Automation and the use of remotes are going to change the mining industry. Automation can help sort out shortages in labor as the mining industry expands, and at the same time bring down costs as well as boost productivity, health, and safety. The mining industry often faces risks, but getting the services of global resourse solutions consultants can help mitigate these risks. With a looming transformation in the mining industry, so far no discussions have been held about how such changes can affect regional communities and society in general. There has been an improvement in the current mining technology, a recent one being the use of driverless haul trucks and underground loaders. What will be some of the potential societal effects of these changes?
The effects are certainly far-reaching. They will go well past a transformation of some jobs in the mining industry. This is an industry with a withstanding regional presence.
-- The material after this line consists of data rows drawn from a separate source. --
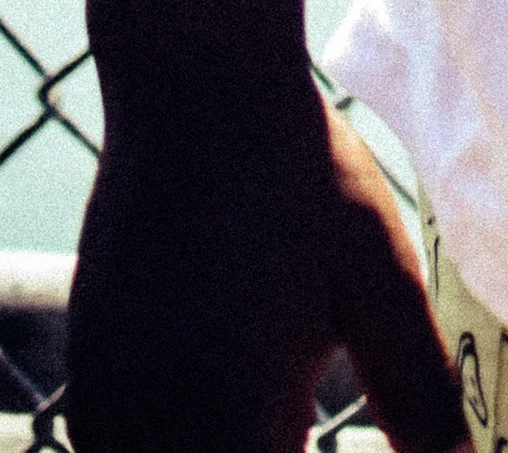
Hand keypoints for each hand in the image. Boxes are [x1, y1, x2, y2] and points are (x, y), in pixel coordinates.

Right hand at [67, 88, 465, 452]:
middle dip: (278, 450)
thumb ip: (417, 394)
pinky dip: (190, 436)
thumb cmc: (300, 180)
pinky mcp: (91, 380)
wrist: (194, 90)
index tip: (360, 422)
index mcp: (232, 436)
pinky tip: (242, 384)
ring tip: (290, 395)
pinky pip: (137, 446)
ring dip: (238, 444)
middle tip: (314, 399)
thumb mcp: (382, 284)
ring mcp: (108, 415)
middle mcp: (149, 443)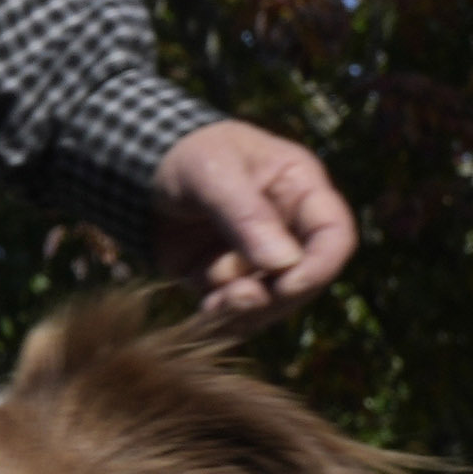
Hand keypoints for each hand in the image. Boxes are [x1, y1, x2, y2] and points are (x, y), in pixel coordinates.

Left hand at [151, 121, 356, 322]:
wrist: (137, 169)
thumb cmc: (185, 155)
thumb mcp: (214, 174)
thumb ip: (248, 215)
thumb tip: (284, 264)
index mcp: (301, 190)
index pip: (335, 235)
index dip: (320, 266)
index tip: (286, 284)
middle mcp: (289, 228)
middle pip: (306, 278)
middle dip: (275, 296)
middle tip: (236, 297)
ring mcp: (259, 258)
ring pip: (273, 301)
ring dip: (247, 311)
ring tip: (213, 306)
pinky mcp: (227, 280)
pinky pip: (238, 311)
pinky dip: (225, 319)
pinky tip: (205, 314)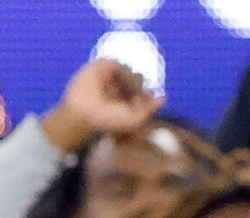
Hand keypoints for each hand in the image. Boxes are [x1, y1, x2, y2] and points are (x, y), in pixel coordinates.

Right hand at [44, 60, 160, 151]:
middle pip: (140, 80)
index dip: (148, 96)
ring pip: (132, 73)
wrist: (86, 113)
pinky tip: (120, 85)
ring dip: (133, 83)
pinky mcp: (101, 67)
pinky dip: (124, 75)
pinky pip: (120, 65)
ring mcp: (110, 76)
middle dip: (140, 89)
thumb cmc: (109, 119)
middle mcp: (119, 86)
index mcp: (126, 99)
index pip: (144, 92)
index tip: (145, 102)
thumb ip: (150, 108)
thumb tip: (164, 97)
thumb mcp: (136, 118)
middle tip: (135, 99)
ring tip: (126, 95)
The mining companies’ workforce management practices and the kind of people they conduct their business with have some crucial implications on the local communities. Their decisions can have massive effects on the future population, as well as on the availability of services, infrastructure, and economic opportunities.
- Potential changes in workforce management approach
While mining communities in the past have lived in purposely built mining towns with almost the entire population working in the mines, the trend has changed. Today we have a commuter workforce driving in and out, while meeting the labor demands of the industry. Industries are now thinking of ways to manage the above approach to workforce management and how it will affect regional communities. It will be a change that will indeed have massive implications for the communities from where they operate.
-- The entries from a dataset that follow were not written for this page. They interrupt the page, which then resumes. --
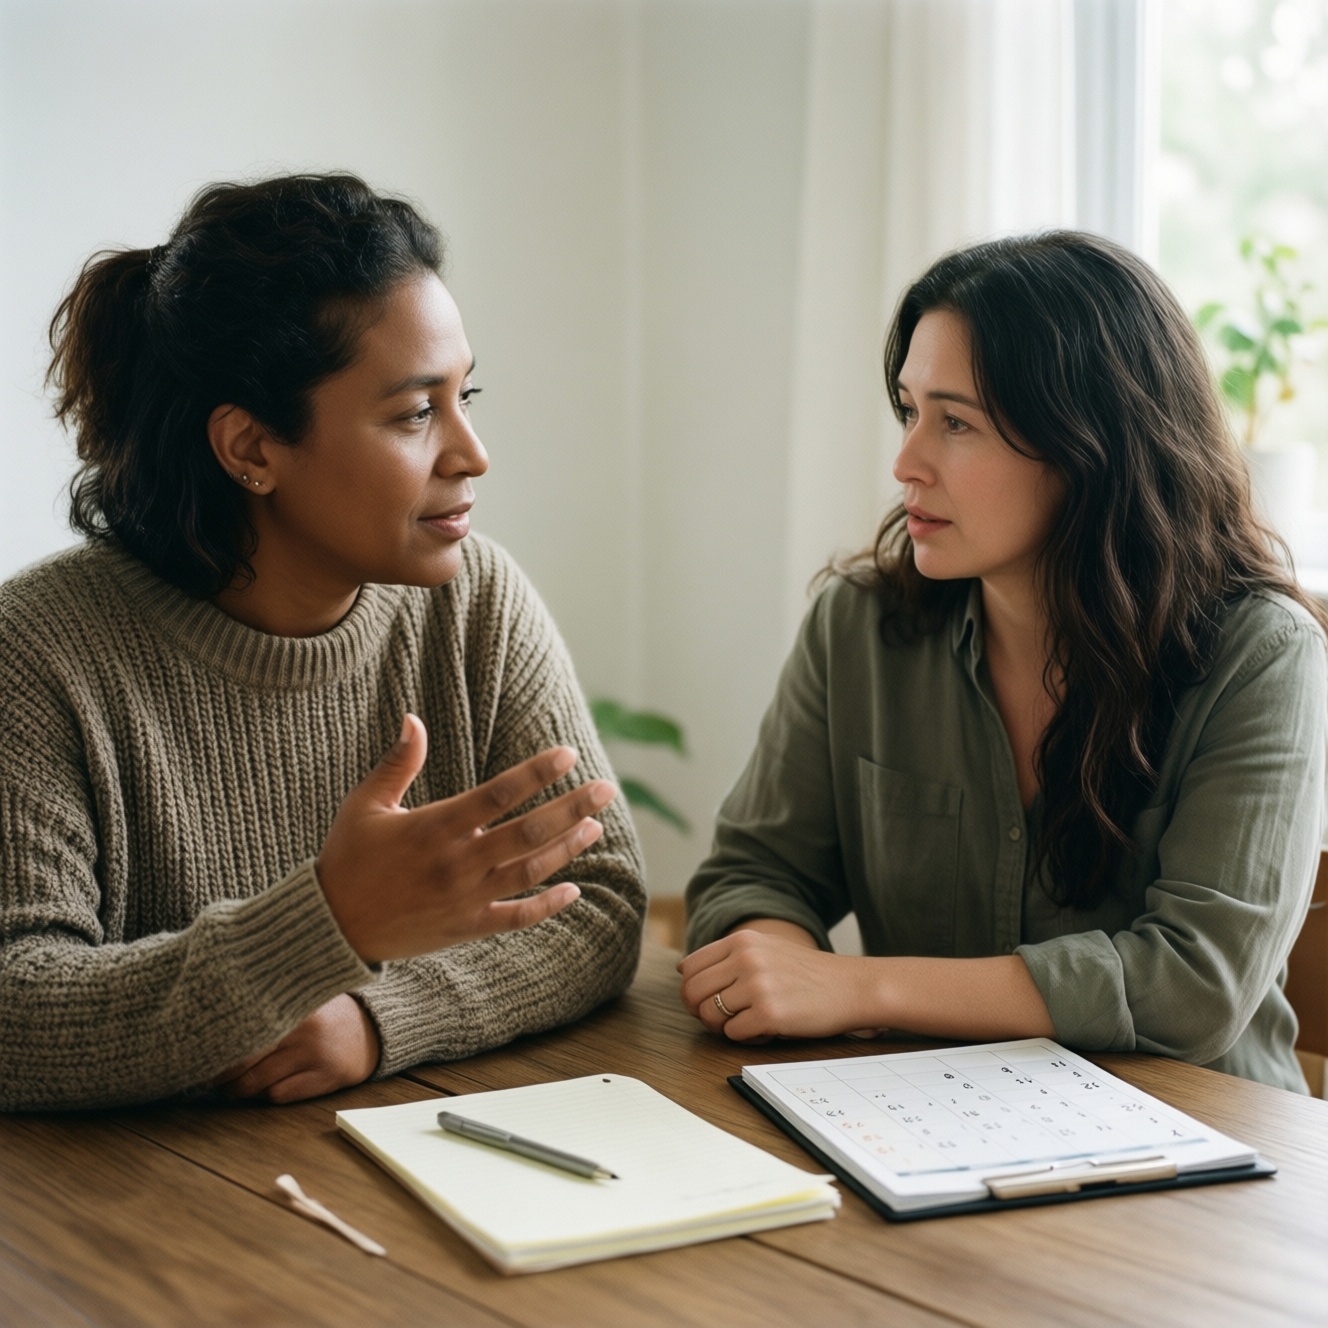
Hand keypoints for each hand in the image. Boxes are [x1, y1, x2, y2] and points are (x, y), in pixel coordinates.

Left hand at [213, 995, 379, 1103]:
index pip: (245, 1033)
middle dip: (224, 1076)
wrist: (374, 1029)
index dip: (220, 1050)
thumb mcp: (301, 1000)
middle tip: (213, 1078)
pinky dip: (267, 1094)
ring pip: (258, 1084)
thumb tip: (220, 1024)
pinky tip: (267, 1087)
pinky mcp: (325, 1078)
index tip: (204, 1055)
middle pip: (246, 1063)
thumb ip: (270, 1008)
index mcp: (294, 1009)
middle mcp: (304, 1032)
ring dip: (241, 1090)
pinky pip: (280, 1095)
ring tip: (234, 1086)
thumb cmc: (326, 1015)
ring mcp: (315, 1057)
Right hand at [317, 714, 616, 962]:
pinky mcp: (466, 928)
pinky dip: (547, 905)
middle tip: (606, 788)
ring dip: (568, 848)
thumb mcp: (365, 805)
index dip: (536, 773)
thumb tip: (414, 718)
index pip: (498, 794)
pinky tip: (572, 889)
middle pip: (528, 832)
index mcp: (433, 827)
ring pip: (530, 871)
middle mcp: (456, 863)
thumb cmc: (348, 858)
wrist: (330, 926)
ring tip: (595, 826)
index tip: (568, 754)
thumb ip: (397, 763)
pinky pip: (516, 918)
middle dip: (572, 807)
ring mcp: (465, 899)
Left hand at [678, 927, 878, 1041]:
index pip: (690, 967)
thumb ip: (728, 956)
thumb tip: (683, 970)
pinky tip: (764, 1030)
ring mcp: (757, 985)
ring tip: (746, 1024)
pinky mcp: (769, 1013)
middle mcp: (746, 958)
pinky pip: (734, 1034)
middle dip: (700, 1012)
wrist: (851, 987)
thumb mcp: (766, 949)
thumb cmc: (808, 974)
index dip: (690, 990)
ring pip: (709, 1016)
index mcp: (742, 940)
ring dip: (722, 1027)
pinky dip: (745, 1038)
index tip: (704, 1002)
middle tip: (721, 1020)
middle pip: (692, 993)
- Redefining of mining communities
The automation of mines and the use of remote controls will redefine not only the mining communities but also employment, business development, and any investment opportunities a mine brings. Mines are going to be automated, which implies that we will have a skeletal on-site workforce. Functions like driving trucks and loading can be carried out from remote operation centers located in capital cities. The only people who will be visiting the mines will be specialist teams who will be conducting some maintenance on the remote-controlled trucks.
- Community benefits
With automation, it means that more women or even older individuals can participate in mining. The mining communities might not depend on the life of a resource within where they reside, but can stabilize in regions that have a diverse economy, additional opportunities, and a large population that can help share all the social services and infrastructure costs.
However, the number of jobs and business development opportunities found in the regional and remote areas might decrease, or will at least change. If the right incentives and restrictions are not put in place, it will be quite challenging to obtain the benefits for regions involved and to guard against likely problems. Therefore, all those who have a stake in such changes should be fully engaged in the transition to make it go smoothly. This will help avoid cases in which new technologies have failed to deliver anticipated benefits to the people in that particular region.